BLT has been shown to alleviate depressive symptoms and prevent progression to MDD in StD adults [20]. Notably, our findings reveal that although both subtypes exhibited overall clinical and FCS improvement after 8 weeks of BLT, they differed in the specific symptom improvements, as well as in the brain regions involved and the directions of normalization. Furthermore, baseline FCS deviation patterns predicted treatment response only in subtype 1, with the most contributive features located in the VIS, DMN, and LIM regions. Previous animal studies have shown that visual circuits mediate the antidepressant effects of light exposure [46, 47], and a meta-analysis reported that treatment response in depression can be predicted by baseline DMN and LIM connectivity [48]. These networks may thus serve as potential biomarkers of BLT efficacy in subtype 1. In summary, while BLT is generally effective in alleviating depressive symptoms in StD, the underlying neurobiological mechanisms, symptom-specific improvements, and predictive biomarkers differ between subtypes, underscoring the importance of individualized, subtype-specific treatment strategies.

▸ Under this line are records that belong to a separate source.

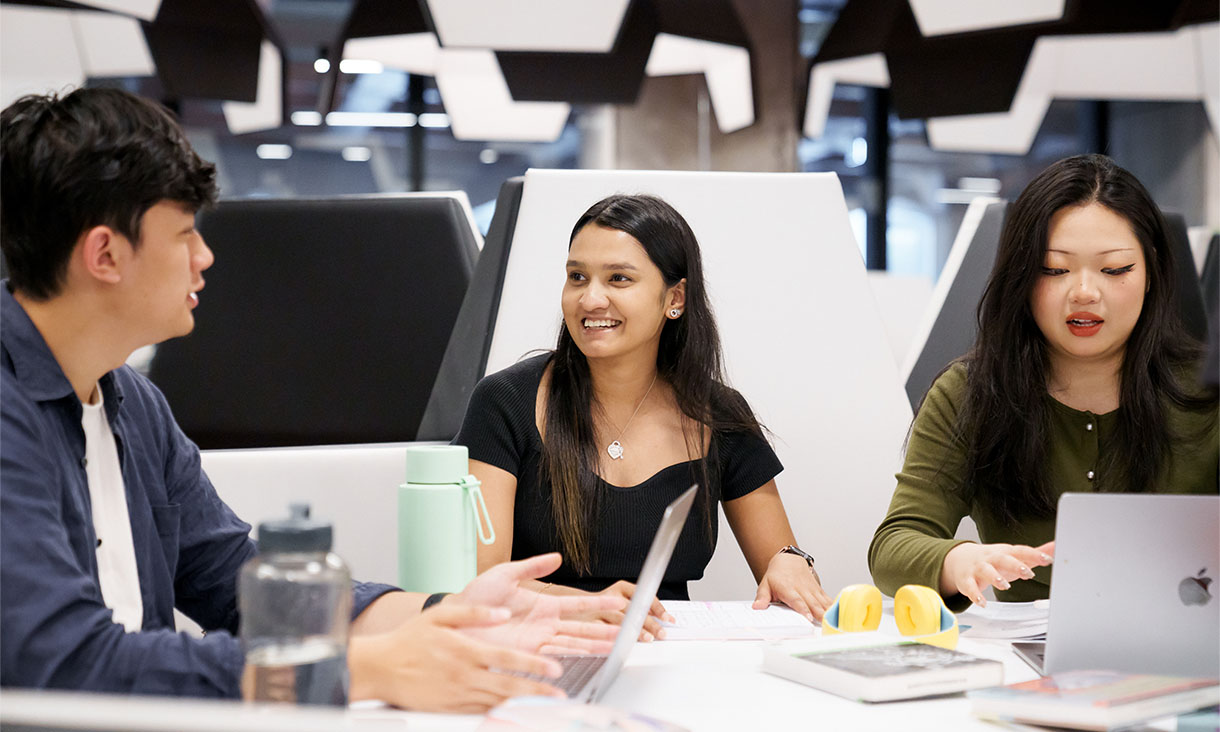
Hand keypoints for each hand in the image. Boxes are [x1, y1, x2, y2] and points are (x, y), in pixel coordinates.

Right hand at [348, 603, 564, 712]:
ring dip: (523, 707)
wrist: (380, 668)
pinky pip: (480, 714)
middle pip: (509, 686)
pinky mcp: (450, 710)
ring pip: (497, 703)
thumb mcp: (440, 616)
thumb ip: (474, 612)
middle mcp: (465, 676)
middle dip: (537, 692)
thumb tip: (502, 612)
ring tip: (544, 708)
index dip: (534, 665)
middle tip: (559, 696)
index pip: (508, 659)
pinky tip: (514, 714)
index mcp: (466, 651)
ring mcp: (458, 696)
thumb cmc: (409, 640)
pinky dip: (499, 715)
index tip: (555, 668)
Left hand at [453, 553, 621, 653]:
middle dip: (605, 629)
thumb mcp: (505, 573)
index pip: (577, 604)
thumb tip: (557, 557)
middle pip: (581, 628)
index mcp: (542, 605)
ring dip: (594, 647)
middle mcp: (543, 625)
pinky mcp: (525, 655)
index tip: (620, 602)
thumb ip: (532, 566)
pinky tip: (586, 661)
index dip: (598, 603)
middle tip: (628, 631)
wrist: (455, 618)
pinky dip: (570, 660)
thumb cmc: (476, 597)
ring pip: (573, 645)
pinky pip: (552, 658)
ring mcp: (536, 641)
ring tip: (615, 648)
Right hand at [583, 580, 671, 641]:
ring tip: (647, 638)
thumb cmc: (605, 607)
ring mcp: (599, 609)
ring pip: (621, 620)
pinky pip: (604, 631)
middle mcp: (611, 596)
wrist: (575, 606)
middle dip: (650, 623)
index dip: (657, 608)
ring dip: (636, 631)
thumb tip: (662, 619)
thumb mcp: (622, 600)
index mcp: (622, 588)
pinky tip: (624, 644)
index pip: (644, 596)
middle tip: (661, 633)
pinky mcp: (589, 622)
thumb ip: (640, 607)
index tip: (667, 619)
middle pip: (634, 609)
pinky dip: (615, 638)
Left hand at [751, 551, 831, 620]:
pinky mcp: (818, 590)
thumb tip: (757, 607)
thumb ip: (762, 597)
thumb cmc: (777, 575)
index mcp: (788, 589)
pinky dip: (833, 605)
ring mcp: (811, 590)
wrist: (789, 560)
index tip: (809, 617)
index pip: (797, 600)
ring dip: (828, 611)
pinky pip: (827, 598)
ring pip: (821, 601)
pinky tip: (839, 613)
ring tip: (834, 621)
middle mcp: (802, 589)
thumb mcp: (765, 584)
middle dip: (819, 613)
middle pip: (812, 603)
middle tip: (825, 623)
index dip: (803, 609)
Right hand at [940, 541, 1054, 605]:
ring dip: (995, 578)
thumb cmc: (993, 559)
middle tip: (1028, 572)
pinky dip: (975, 595)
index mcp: (1006, 552)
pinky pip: (970, 587)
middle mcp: (992, 558)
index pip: (1021, 551)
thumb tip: (1056, 546)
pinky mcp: (967, 580)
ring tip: (1005, 586)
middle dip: (1015, 565)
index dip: (1035, 555)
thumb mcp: (1013, 555)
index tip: (1048, 559)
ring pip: (986, 571)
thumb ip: (1034, 553)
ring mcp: (978, 568)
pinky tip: (982, 602)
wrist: (960, 558)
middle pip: (1003, 559)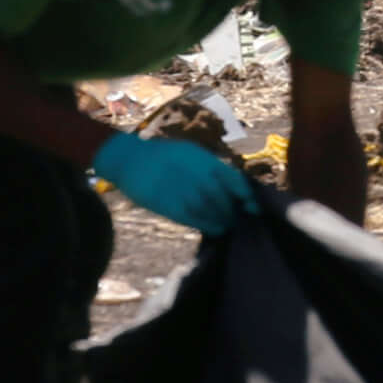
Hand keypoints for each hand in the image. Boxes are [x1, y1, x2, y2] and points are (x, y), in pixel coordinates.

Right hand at [91, 130, 264, 234]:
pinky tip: (215, 229)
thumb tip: (232, 187)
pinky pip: (193, 219)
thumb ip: (210, 168)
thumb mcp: (190, 153)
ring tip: (228, 224)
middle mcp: (193, 174)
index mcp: (202, 159)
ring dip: (222, 219)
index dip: (245, 194)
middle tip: (238, 218)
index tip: (253, 206)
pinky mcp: (168, 205)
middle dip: (232, 210)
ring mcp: (180, 190)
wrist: (129, 159)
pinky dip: (208, 225)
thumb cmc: (164, 156)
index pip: (232, 178)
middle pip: (222, 197)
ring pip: (209, 210)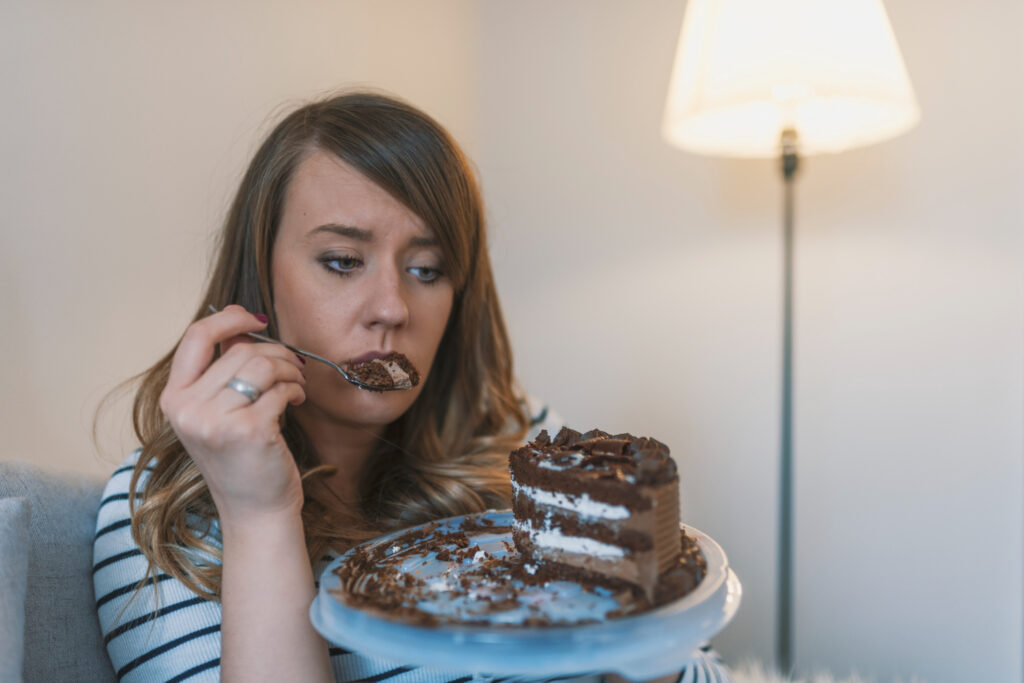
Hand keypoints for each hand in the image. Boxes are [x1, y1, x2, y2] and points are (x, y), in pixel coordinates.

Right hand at [159, 305, 306, 524]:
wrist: (255, 511)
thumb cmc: (241, 460)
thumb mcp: (217, 413)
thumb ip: (223, 371)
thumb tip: (243, 324)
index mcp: (174, 399)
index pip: (195, 337)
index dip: (228, 318)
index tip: (255, 318)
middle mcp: (187, 409)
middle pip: (240, 350)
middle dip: (276, 352)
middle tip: (293, 367)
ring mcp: (215, 421)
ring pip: (262, 365)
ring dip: (289, 369)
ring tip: (296, 385)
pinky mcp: (248, 431)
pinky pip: (281, 389)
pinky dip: (295, 390)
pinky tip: (297, 402)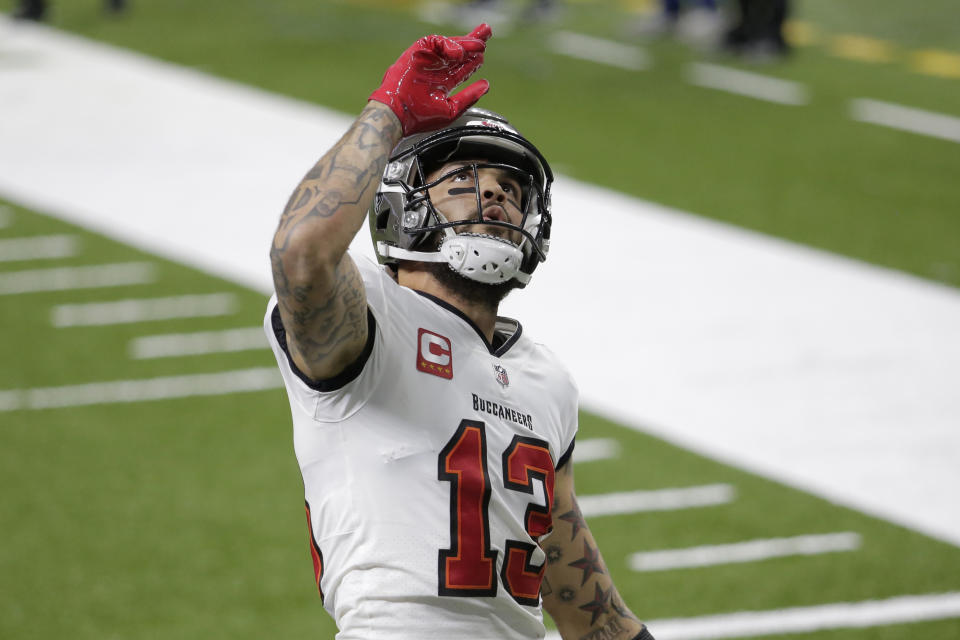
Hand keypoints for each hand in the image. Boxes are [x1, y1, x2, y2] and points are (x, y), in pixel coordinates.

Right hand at [369, 24, 491, 135]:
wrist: (399, 113)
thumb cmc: (420, 116)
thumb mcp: (451, 109)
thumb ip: (469, 97)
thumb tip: (486, 86)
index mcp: (442, 84)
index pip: (462, 69)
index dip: (474, 61)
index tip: (483, 56)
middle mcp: (436, 70)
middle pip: (458, 53)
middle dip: (473, 42)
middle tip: (486, 33)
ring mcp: (428, 60)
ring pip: (450, 46)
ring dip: (465, 43)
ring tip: (479, 44)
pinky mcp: (418, 52)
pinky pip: (436, 42)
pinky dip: (449, 45)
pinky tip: (458, 53)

This study has several limitations. First, our study provides preliminary evidence of gene associations with FC subtypes. Future studies incorporating genetic data from individuals with StD are needed to more directly elucidate the factors underlying the different neurophysiological subtypes. Second, other modalities, including structural MRI, diffusion tensor imaging, and genetic and environmental data, need to be incorporated to parse the heterogeneity of StD. Third, we validated the main results by splitting the participants with StD into two subsets. To maximize generalizability and replicability and reduce bias in the model evaluation of our study, external validation in independent datasets from other populations and demographic groups is needed in future research.